(Electronic design automation data)
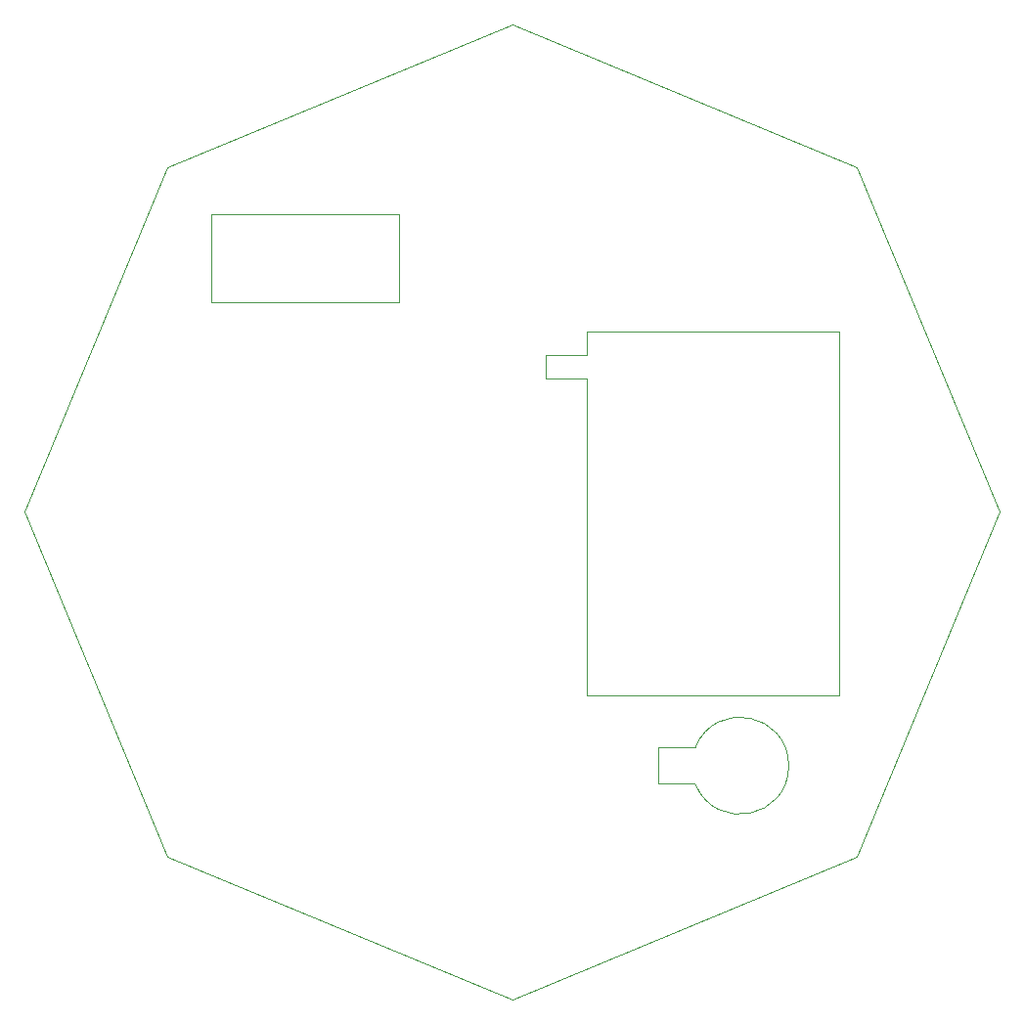
<source format=gko>
G04*
G04 #@! TF.GenerationSoftware,Altium Limited,Altium Designer,21.4.1 (30)*
G04*
G04 Layer_Color=16711935*
%FSLAX44Y44*%
%MOMM*%
G71*
G04*
G04 #@! TF.SameCoordinates,F062A0B2-1153-48B6-B7C1-D9BF76563F52*
G04*
G04*
G04 #@! TF.FilePolarity,Positive*
G04*
G01*
G75*
%ADD88C,0.0006*%
D88*
X1159783Y554624D02*
G03*
X1158950Y553791I0J-833D01*
G01*
X1191267Y522478D02*
G03*
X1191267Y554624I38803J16073D01*
G01*
Y522478D02*
G03*
X1190435Y523311I-833J0D01*
G01*
X1158950D02*
Y553791D01*
X1159783Y554624D02*
X1191267D01*
X1158950Y523311D02*
X1190435D01*
X1061720Y873760D02*
X1097280D01*
Y599440D02*
Y873760D01*
Y599440D02*
X1315720D01*
Y914400D01*
X1097280D02*
X1315720D01*
X1097280Y894080D02*
Y914400D01*
X1061720Y894080D02*
X1097280D01*
X1061720Y873760D02*
Y894080D01*
X772160Y939800D02*
Y1016000D01*
X934720D01*
Y939800D02*
Y1016000D01*
X772160Y939800D02*
X934720D01*
X1032510Y336057D02*
X1331003Y459697D01*
X734017D02*
X1032510Y336057D01*
X610377Y758190D02*
X734017Y459697D01*
X610377Y758190D02*
X734017Y1056683D01*
X1032510Y1180323D01*
X1331003Y1056683D01*
X1454643Y758190D01*
X1331003Y459697D02*
X1454643Y758190D01*
M02*

</source>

● **Your instructions**: Only the records themselves, retyped exactly, belong in the answer; please leave all images behind.

● **Solution to the problem**:
<source format=gko>
G04*
G04 #@! TF.GenerationSoftware,Altium Limited,Altium Designer,21.4.1 (30)*
G04*
G04 Layer_Color=16711935*
%FSLAX44Y44*%
%MOMM*%
G71*
G04*
G04 #@! TF.SameCoordinates,F062A0B2-1153-48B6-B7C1-D9BF76563F52*
G04*
G04*
G04 #@! TF.FilePolarity,Positive*
G04*
G01*
G75*
%ADD88C,0.0006*%
D88*
X1159783Y554624D02*
G03*
X1158950Y553791I0J-833D01*
G01*
X1191267Y522478D02*
G03*
X1191267Y554624I38803J16073D01*
G01*
Y522478D02*
G03*
X1190435Y523311I-833J0D01*
G01*
X1158950D02*
Y553791D01*
X1159783Y554624D02*
X1191267D01*
X1158950Y523311D02*
X1190435D01*
X1061720Y873760D02*
X1097280D01*
Y599440D02*
Y873760D01*
Y599440D02*
X1315720D01*
Y914400D01*
X1097280D02*
X1315720D01*
X1097280Y894080D02*
Y914400D01*
X1061720Y894080D02*
X1097280D01*
X1061720Y873760D02*
Y894080D01*
X772160Y939800D02*
Y1016000D01*
X934720D01*
Y939800D02*
Y1016000D01*
X772160Y939800D02*
X934720D01*
X1032510Y336057D02*
X1331003Y459697D01*
X734017D02*
X1032510Y336057D01*
X610377Y758190D02*
X734017Y459697D01*
X610377Y758190D02*
X734017Y1056683D01*
X1032510Y1180323D01*
X1331003Y1056683D01*
X1454643Y758190D01*
X1331003Y459697D02*
X1454643Y758190D01*
M02*

</source>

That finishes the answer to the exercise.